The question is, just how godawful do the other “options” have to be
before somebody’s fucking desperate enough to take a job under such
conditions? How do things get to the point where people are lined up to
compete for jobs where they can be forbidden to associate with coworkers
away from work, where even people in shitty retail jobs are expected to
be on-call 24/7, where they can’t attend political meetings without
keeping an eye out for an informer, where they can’t blog under their
own names without living in fear that they’re a Google away from
termination?
I’m not a friend of federal labor regulations. We shouldn’t need federal
regulations to stop this sort of thing from happening. In a free market
where land and capital weren’t artificially scarce and expensive
compared to labor, jobs should be competing for workers. What’s
remarkable is not that the NLRB would issue such a ruling, but that the
job market is so abysmal that something like this could become an issue
in the first place.
A few decades ago, this wouldn’t have even become an issue in the
average blue collar job, because no self-respecting person would
consider taking a job where the employer claimed such intrusive
authority over his employees’ private lives.
The only area of the job market where such things were expected, before
the 1970s, was the white collar salariat of “professional” employees.
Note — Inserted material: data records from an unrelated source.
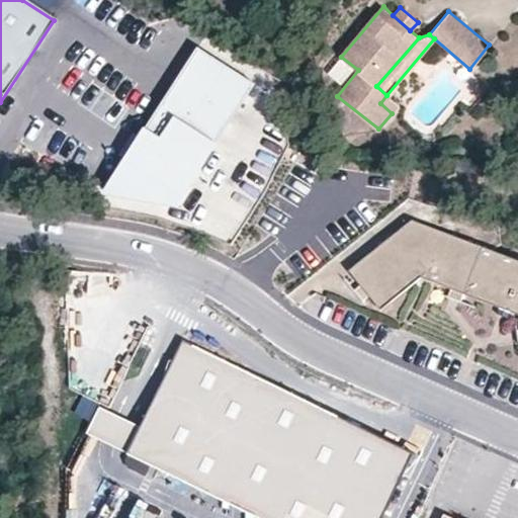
[(195,48),(102,191),(175,203),(252,83),(195,48)]
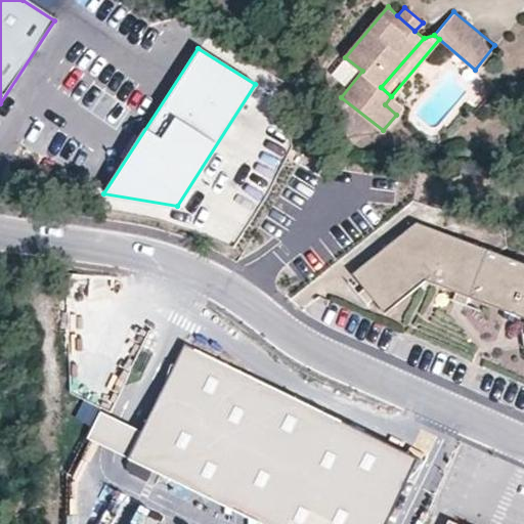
[(404,106),(391,96),(385,104),(396,115),(404,106)]
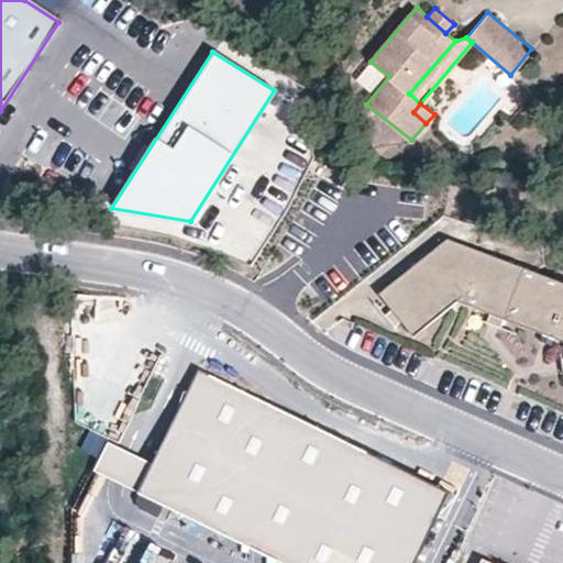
[(562,284),(448,240),(379,295),(390,308),(384,315),(393,326),(400,320),(414,337),(456,301),(490,313),(486,322),(499,328),(504,320),(562,342),(562,360),(562,361),(562,370),(562,284)]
(I’m leaving out anomalies like Southern sharecroppers and workers in
company towns, where employees were considered to be “property” of the
employer to a large extent; but by the middle of the 20^(th) century,
that was looked on as a relic of the past, not the wave of the
future--as it’s becoming now). For a good fictional example, take a look
at Darren Stevens on the TV series Bewitched. He was a white collar
“professional” in the advertising industry. Most of the comic situations
on the show hinged on frequent “visits” to Darren’s house by his boss,
Larry Tate, a partner in the advertising firm, and Darren’s need to
entertain clients at home. Darren was constantly having to explain his
unusual lifestyle to Larry, who obviously felt entitled to an
explanation. And that intrusion in itself wasn’t meant to be viewed as
comical by the audience; it was just a set-up for all the wacky comic
situations resulting from Samantha’s witchcraft. The background itself
was just based on a common understanding of what life was like for the
“organization man.”
And as a comedy of “how the other half lives,” it was especially comical
to the blue-collar manufacturing worker just because it was so unlike
his own way of life. Imagine a master machinist in the IAM tolerating
constant drop-in visits from a foreman, who felt entitled to demand
explanations for this or that odd thing going on in the machinist’s
home! Such demands, to put it mildly, would likely have been met with
corporal rebuke.
But except for a very small and shrinking remnant of unionized
manufacturing workers, “we’re all organization men now.” The ethos of
white collar “professionalism” has contaminated a major part of wage
labor. It even extends to unskilled retail work, as indicated by the
recent example of Wal-Mart.
Workers who have had regular shifts at the store for years now have to
commit to being available for any shift from 7 a.m. to 11 p.m., seven
days a week. If they can’t make the commitment by the end of this week,
they’ll be fired.
“It shouldn’t cause any problem, if they [store employees] are concerned
about their customers,” Knuckles said.
The unskilled service worker is expected to make the welfare of the
customer the focus of his life, on and off the job, to an extent that
only a small proportion of white collar professionals did four decades
ago. The average wage-worker, in an increasing number of service jobs,
is expected to define himself by his job in a way that only a small
number of organization men did back then.
Things didn’t just “get” this way. They had help. The reduced bargaining
power of labor, and the resulting “contract feudalism”--i.e., the
erosion of the traditional boundaries between work and private life, and
increasing management control even of time off the clock--are the result
of concerted political efforts over the past thirty years.